Enough philosophising for me!
I am recovering from a terrible head cold that is sweeping through my office. Combining that with morning sickness means that I had my first vomit of the pregnancy last week! Yay! 🙂 But Awwww 😦 Things have settled down since the cold has been clearing which is good. So after feeling like death over the weekend I am perking up and looking forward to our heartbeat scan. THIS FRIDAY!!! I am so excited that this little passenger of mine will have a HB that we can hear and see. The clinic then class it as a “viable pregnancy” and we can be then passed on from the clinic to the hospital for our antenatal care. But we jumped the gun on this one! We have definitely been accepted into the Family Birthing model of care (also known as shared midwife care)! I got a call from our midwife, Kaz the other day to introduce herself. We will have continuity of care with her and a maximum of 2 other midwives throughout our pregnancy. At least one will attend our birth. Kaz was so excited to be part of our pregnancy and I know that she will provide the discretion that we need for a wonderful experience. If we went the standard model of midwife care, we would have a different midwife each time- Could you imagine having to explain the surrogacy EVERY appointment?! She has already approved another person in the delivery suite AND a birth photographer!!! She also said that some additional scans to check my cervix would be fine to have and that they have an obstetrician on call 24/7 if they need any assistance with anything. That is good comfort for our IP’s. Our appointments will be quick- 30 mins for the first one and 15 mins for subsequent appointments so she has given us her mobile number if we have any questions. She said she asks a lot of questions anyway that will give us responses to things we might have been asking.
So our upcoming special dates are a 12 week scan on the 9th May, then our first appointment with Kaz on the 20th May. By that stage I will be in the second trimester!!! (and hopefully off all meds…)
So my little passenger is 6 weeks old and the size of a pea.
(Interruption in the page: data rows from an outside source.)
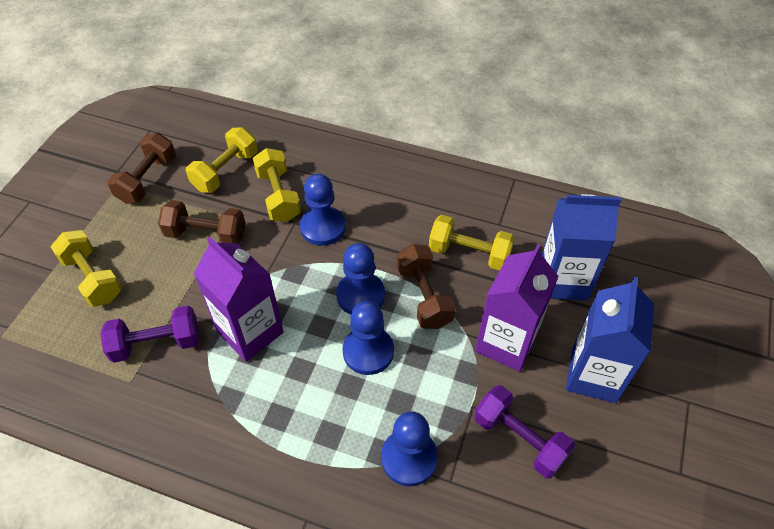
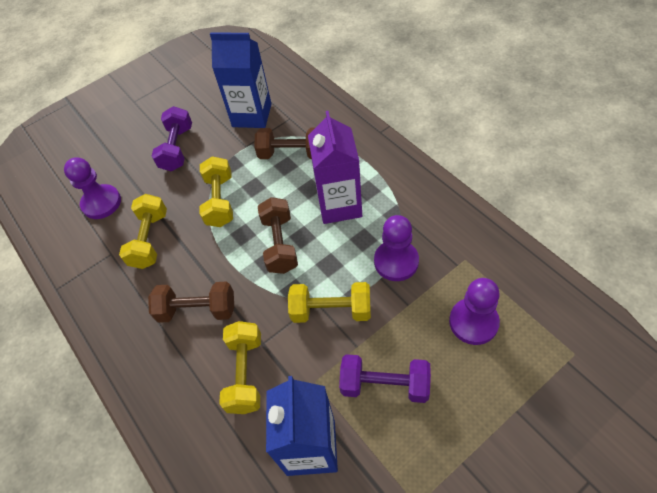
blue pawn: 4 -> 0
purple carton: 2 -> 1
purple pawn: 0 -> 3

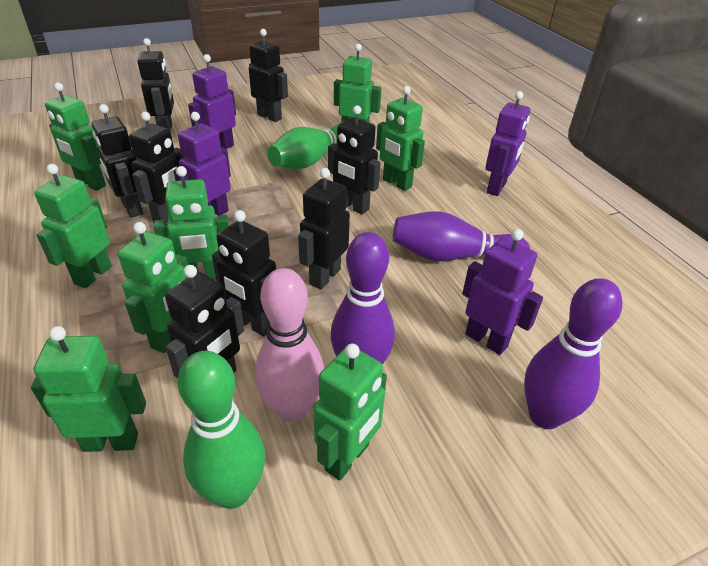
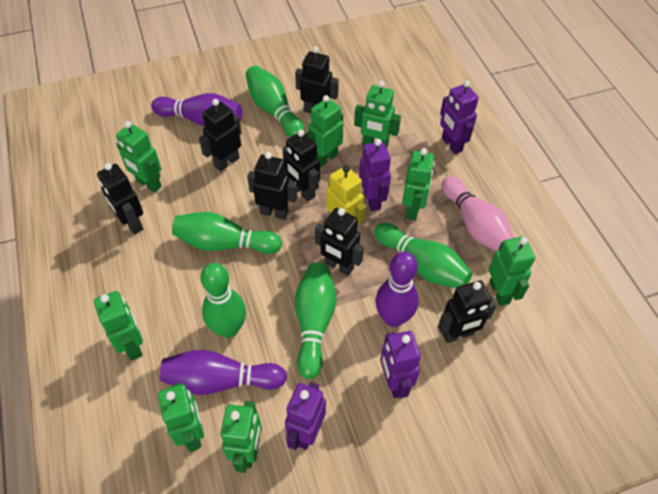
black robot: 8 -> 7
green bowling pin: 2 -> 5
yellow robot: 0 -> 1

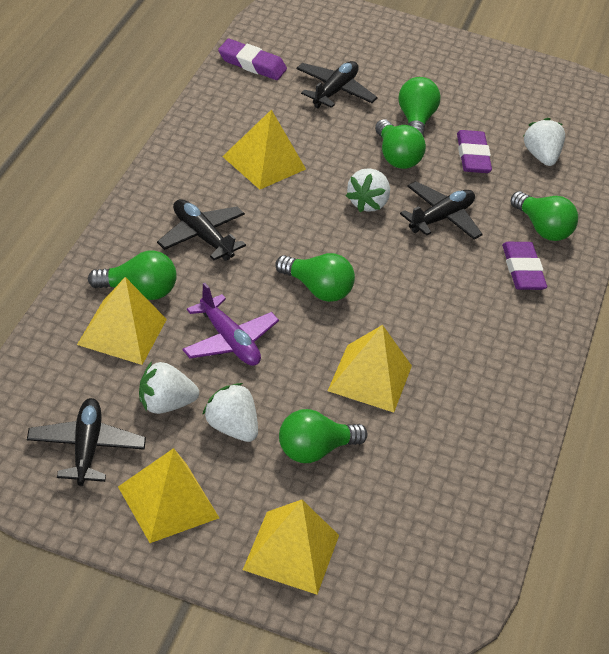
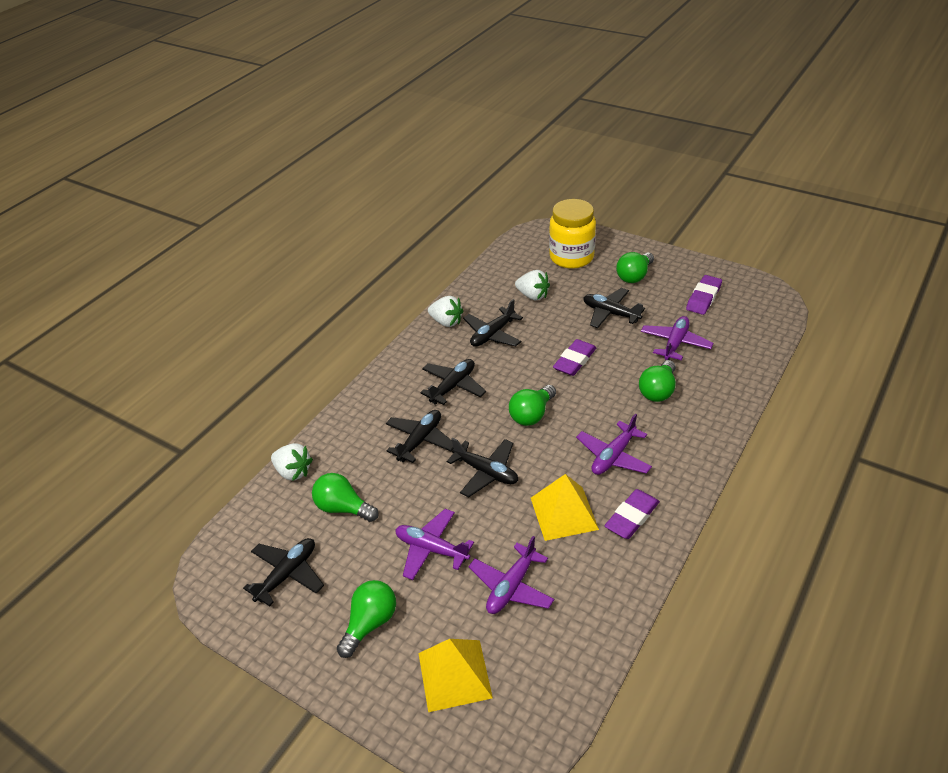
black plane: 4 -> 6
green light bulb: 6 -> 5
purple plane: 1 -> 4
white strawberry: 4 -> 3
yellow jar: 0 -> 1
yellow pyramid: 5 -> 2

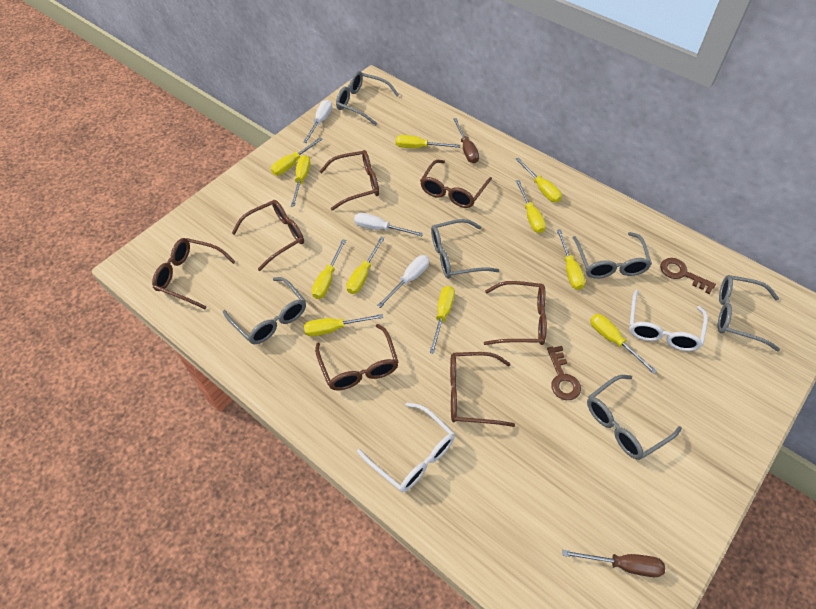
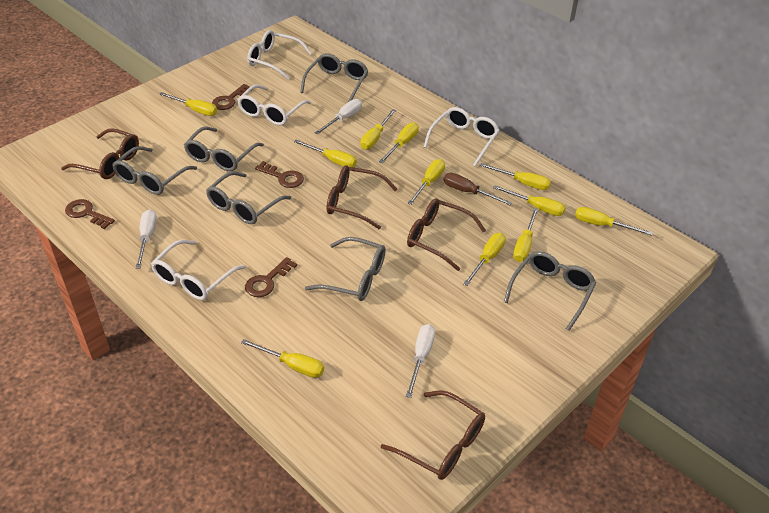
brown glasses: 7 -> 4
brown key: 2 -> 4
brown screwdriver: 2 -> 1
white glasses: 2 -> 4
Kidspot.com.au says:
“That little being growing inside you looks more like a fish, a tadpole or even a manatee than a human baby by week 6 of pregnancy. In the days after conception, that little tadpole has been tightly curled up but this is the week baby’s trunk and neck start to grow and straighten and that fishy little tail recedes.
Baby now has an oversized head and dark spots where eyes and nostrils will form and there are tiny depressions on the side of the head that will emerge as ears. Baby’s heart is beating about 100 to 160 times a minute, almost twice as fast as yours! Baby’s heart beat can now be seen in an ultrasound. Blood is beginning to course through baby’s teeny body and there is the beginning of organs like a digestive system and lungs.
Your baby’s limbs start to lengthen this week to form arms and then legs, with their hands and feet resembling little paddles, that will eventually become fingers and toes. Their internal organs are also taking shape, with stomach, kidneys and bowel now defined, as well as 2 small buds which will form into lungs. Just like grown-ups, embryos grow and develop at varying rates, but you can assume baby is roughly the size of a lentil or around half a centimetre.”